**ASSIGNED TASK:** Once the line with "12: (445, 231, 3.04)" is found in the data, output it and each following line exactly, up to and including the line with "24: (466, 261, 2.88)", and nothing before or after.

--- SOURCE MATERIAL Enclosed Below ---

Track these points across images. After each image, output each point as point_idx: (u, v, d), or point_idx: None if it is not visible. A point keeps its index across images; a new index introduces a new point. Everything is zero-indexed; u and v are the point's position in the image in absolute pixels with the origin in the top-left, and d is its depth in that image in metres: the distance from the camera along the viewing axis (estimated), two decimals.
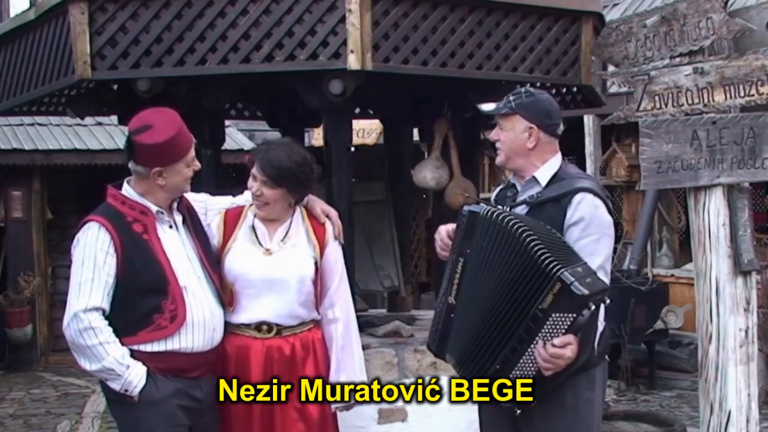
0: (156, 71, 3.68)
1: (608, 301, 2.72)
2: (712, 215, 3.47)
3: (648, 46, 3.60)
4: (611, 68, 4.00)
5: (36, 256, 9.76)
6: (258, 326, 3.15)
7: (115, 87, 4.73)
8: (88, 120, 8.97)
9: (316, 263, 3.20)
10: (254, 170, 3.14)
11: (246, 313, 3.15)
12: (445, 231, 3.04)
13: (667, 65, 3.55)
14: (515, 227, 2.74)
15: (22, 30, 4.18)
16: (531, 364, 2.71)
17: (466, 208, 2.95)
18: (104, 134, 9.86)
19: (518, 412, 2.76)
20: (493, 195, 3.25)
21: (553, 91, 4.96)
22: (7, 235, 9.75)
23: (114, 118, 5.54)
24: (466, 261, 2.88)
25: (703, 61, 3.45)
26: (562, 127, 3.12)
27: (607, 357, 3.04)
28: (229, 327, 3.17)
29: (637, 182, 7.22)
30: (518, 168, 3.03)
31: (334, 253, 3.28)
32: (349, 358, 3.25)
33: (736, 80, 3.37)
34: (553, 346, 2.65)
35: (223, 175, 4.44)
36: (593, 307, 2.64)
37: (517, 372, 2.73)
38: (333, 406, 3.22)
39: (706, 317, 3.50)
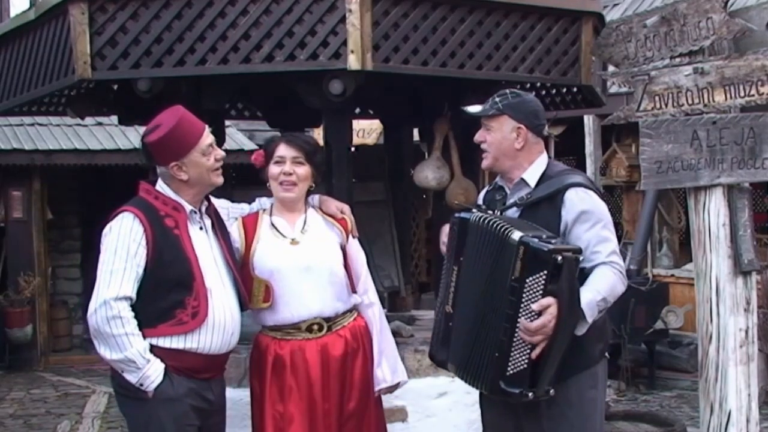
0: (156, 71, 3.68)
1: (582, 257, 2.76)
2: (712, 215, 3.47)
3: (648, 46, 3.60)
4: (611, 68, 3.99)
5: (36, 256, 9.75)
6: (309, 327, 3.18)
7: (115, 87, 4.74)
8: (88, 120, 8.98)
9: (343, 248, 3.27)
10: (281, 152, 3.19)
11: (289, 309, 3.17)
12: (446, 233, 3.06)
13: (667, 65, 3.55)
14: (502, 229, 2.77)
15: (22, 30, 4.19)
16: (524, 342, 2.72)
17: (456, 215, 2.98)
18: (104, 134, 9.86)
19: (530, 395, 2.74)
20: (480, 196, 3.26)
21: (554, 91, 4.97)
22: (7, 235, 9.75)
23: (114, 118, 5.54)
24: (460, 268, 2.90)
25: (703, 61, 3.45)
26: (547, 128, 3.14)
27: (607, 355, 3.05)
28: (276, 332, 3.20)
29: (637, 182, 7.23)
30: (506, 170, 3.04)
31: (356, 244, 3.36)
32: (387, 341, 3.34)
33: (736, 80, 3.37)
34: (532, 313, 2.66)
35: (224, 175, 4.43)
36: (560, 259, 2.65)
37: (515, 353, 2.73)
38: (377, 389, 3.27)
39: (706, 317, 3.50)
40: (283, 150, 3.20)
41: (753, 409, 3.48)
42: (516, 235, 2.72)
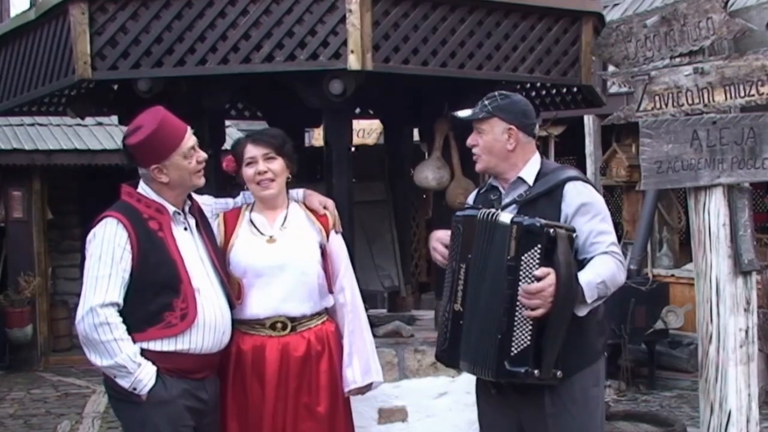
0: (156, 71, 3.68)
1: (575, 234, 2.81)
2: (713, 215, 3.47)
3: (648, 46, 3.60)
4: (611, 68, 4.00)
5: (36, 256, 9.76)
6: (273, 324, 3.17)
7: (116, 87, 4.73)
8: (89, 120, 8.98)
9: (322, 247, 3.25)
10: (250, 153, 3.18)
11: (258, 306, 3.16)
12: (437, 239, 3.06)
13: (667, 65, 3.55)
14: (498, 218, 2.81)
15: (22, 30, 4.18)
16: (525, 319, 2.73)
17: (459, 213, 2.98)
18: (104, 134, 9.86)
19: (536, 372, 2.73)
20: (471, 198, 3.25)
21: (554, 91, 4.97)
22: (8, 235, 9.76)
23: (114, 118, 5.54)
24: (468, 266, 2.89)
25: (703, 61, 3.45)
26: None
27: (605, 353, 3.06)
28: (242, 326, 3.19)
29: (637, 182, 7.22)
30: (500, 171, 3.04)
31: (338, 240, 3.34)
32: (361, 340, 3.29)
33: (737, 80, 3.37)
34: (533, 279, 2.69)
35: (224, 175, 4.42)
36: (552, 231, 2.70)
37: (517, 331, 2.74)
38: (347, 390, 3.24)
39: (707, 317, 3.50)
40: (251, 150, 3.19)
41: (753, 409, 3.48)
42: (506, 217, 2.78)
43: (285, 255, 3.17)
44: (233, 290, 3.15)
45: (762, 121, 3.37)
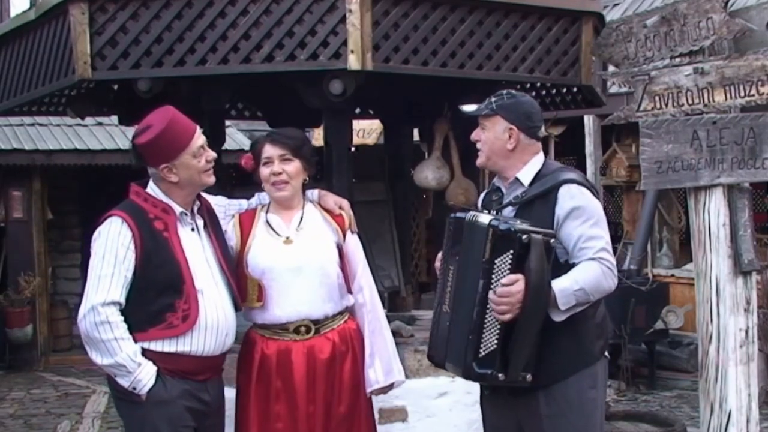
0: (156, 71, 3.68)
1: (553, 240, 2.80)
2: (713, 215, 3.47)
3: (648, 46, 3.60)
4: (611, 68, 4.00)
5: (36, 256, 9.75)
6: (296, 328, 3.16)
7: (116, 87, 4.74)
8: (89, 120, 8.97)
9: (339, 247, 3.24)
10: (267, 153, 3.16)
11: (279, 308, 3.15)
12: (438, 258, 3.08)
13: (667, 65, 3.55)
14: (478, 219, 2.83)
15: (22, 30, 4.19)
16: (494, 322, 2.75)
17: (451, 215, 3.01)
18: (104, 134, 9.86)
19: (500, 376, 2.77)
20: (480, 200, 3.27)
21: (554, 91, 4.97)
22: (8, 235, 9.75)
23: (114, 118, 5.55)
24: (456, 268, 2.91)
25: (703, 61, 3.45)
26: (544, 130, 3.15)
27: (607, 354, 3.06)
28: (265, 331, 3.19)
29: (637, 182, 7.23)
30: (499, 169, 3.06)
31: (354, 240, 3.33)
32: (382, 340, 3.28)
33: (737, 80, 3.37)
34: (502, 285, 2.72)
35: (224, 175, 4.43)
36: (525, 237, 2.71)
37: (486, 334, 2.75)
38: (369, 390, 3.23)
39: (707, 317, 3.50)
40: (269, 150, 3.17)
41: (753, 409, 3.48)
42: (485, 219, 2.80)
43: (303, 256, 3.15)
44: (253, 293, 3.15)
45: (762, 121, 3.37)
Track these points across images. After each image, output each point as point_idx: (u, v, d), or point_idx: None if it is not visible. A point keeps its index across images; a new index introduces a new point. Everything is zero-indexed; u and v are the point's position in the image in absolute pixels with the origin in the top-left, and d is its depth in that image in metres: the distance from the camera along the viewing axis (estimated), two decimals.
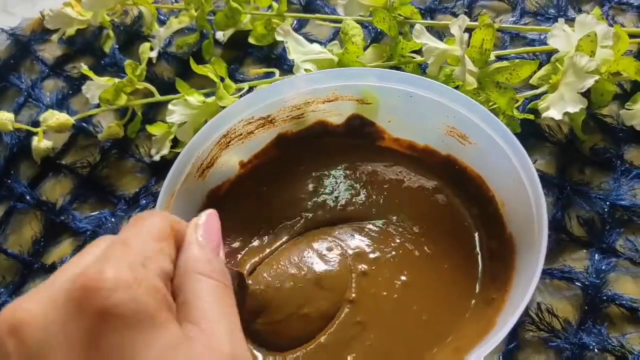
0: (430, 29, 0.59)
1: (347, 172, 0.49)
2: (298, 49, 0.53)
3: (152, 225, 0.27)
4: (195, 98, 0.53)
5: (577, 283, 0.47)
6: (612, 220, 0.50)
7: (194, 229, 0.30)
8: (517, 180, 0.40)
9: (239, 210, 0.47)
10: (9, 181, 0.56)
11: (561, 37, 0.52)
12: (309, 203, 0.48)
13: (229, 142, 0.46)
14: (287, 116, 0.47)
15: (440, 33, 0.62)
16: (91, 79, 0.57)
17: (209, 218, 0.31)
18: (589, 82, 0.47)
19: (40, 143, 0.55)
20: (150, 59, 0.62)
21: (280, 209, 0.48)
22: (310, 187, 0.48)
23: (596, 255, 0.48)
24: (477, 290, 0.42)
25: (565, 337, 0.44)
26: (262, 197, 0.48)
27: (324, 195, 0.48)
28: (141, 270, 0.23)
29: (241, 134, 0.46)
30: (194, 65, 0.54)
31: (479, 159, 0.45)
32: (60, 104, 0.60)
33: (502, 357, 0.44)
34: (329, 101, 0.47)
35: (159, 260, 0.25)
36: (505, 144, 0.41)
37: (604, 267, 0.47)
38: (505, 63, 0.53)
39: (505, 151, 0.41)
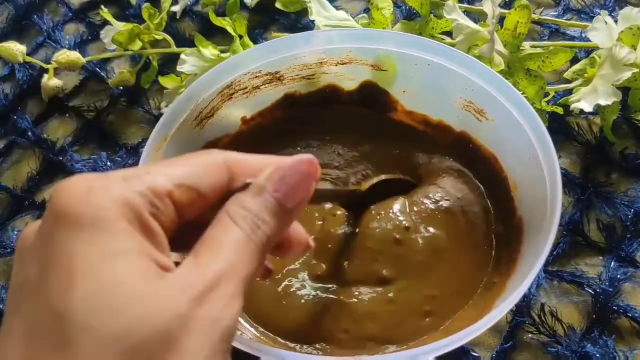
0: (467, 15, 0.56)
1: (353, 144, 0.46)
2: (321, 12, 0.51)
3: (194, 155, 0.25)
4: (209, 51, 0.51)
5: (587, 289, 0.43)
6: (634, 228, 0.46)
7: (267, 173, 0.25)
8: (534, 159, 0.37)
9: None
10: (15, 117, 0.55)
11: (602, 30, 0.49)
12: None
13: (233, 94, 0.44)
14: (297, 75, 0.45)
15: (477, 19, 0.59)
16: (111, 24, 0.56)
17: (293, 168, 0.25)
18: (626, 74, 0.44)
19: (50, 81, 0.54)
20: (174, 14, 0.60)
21: None
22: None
23: (612, 262, 0.44)
24: (482, 276, 0.39)
25: (566, 344, 0.41)
26: None
27: (325, 169, 0.46)
28: (117, 182, 0.22)
29: (246, 88, 0.44)
30: (212, 17, 0.52)
31: (494, 136, 0.41)
32: (78, 48, 0.59)
33: (496, 355, 0.41)
34: (343, 64, 0.45)
35: (152, 179, 0.23)
36: (524, 120, 0.38)
37: (619, 276, 0.43)
38: (538, 50, 0.49)
39: (523, 127, 0.38)
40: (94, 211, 0.21)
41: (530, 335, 0.42)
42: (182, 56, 0.51)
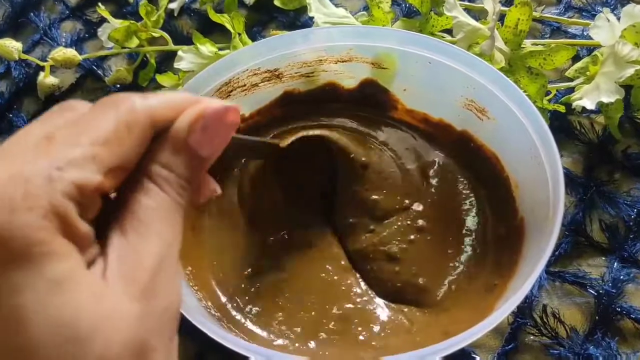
0: (468, 12, 0.56)
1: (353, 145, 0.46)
2: (320, 9, 0.50)
3: (115, 116, 0.21)
4: (207, 48, 0.50)
5: (590, 290, 0.43)
6: (638, 229, 0.45)
7: (185, 123, 0.22)
8: (536, 159, 0.36)
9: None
10: (10, 115, 0.54)
11: (604, 28, 0.48)
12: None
13: (231, 91, 0.43)
14: (296, 72, 0.44)
15: (478, 17, 0.58)
16: (108, 22, 0.55)
17: (218, 119, 0.22)
18: (629, 71, 0.43)
19: (46, 79, 0.54)
20: (172, 12, 0.60)
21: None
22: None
23: (615, 263, 0.44)
24: (478, 276, 0.39)
25: (569, 346, 0.40)
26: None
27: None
28: (42, 185, 0.19)
29: (244, 85, 0.43)
30: (211, 13, 0.52)
31: (496, 135, 0.41)
32: (75, 46, 0.58)
33: (497, 357, 0.40)
34: (343, 61, 0.44)
35: (78, 173, 0.19)
36: (526, 119, 0.37)
37: (622, 277, 0.43)
38: (539, 47, 0.49)
39: (525, 126, 0.37)
40: (24, 234, 0.18)
41: (532, 337, 0.41)
42: (180, 53, 0.51)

--- End of Enclosed SOURCE MATERIAL ---

**ANSWER:**
12: (445, 231, 3.04)
13: (667, 65, 3.55)
14: (515, 227, 2.74)
15: (22, 30, 4.18)
16: (531, 364, 2.71)
17: (466, 208, 2.95)
18: (104, 134, 9.86)
19: (518, 412, 2.76)
20: (493, 195, 3.25)
21: (553, 91, 4.96)
22: (7, 235, 9.75)
23: (114, 118, 5.54)
24: (466, 261, 2.88)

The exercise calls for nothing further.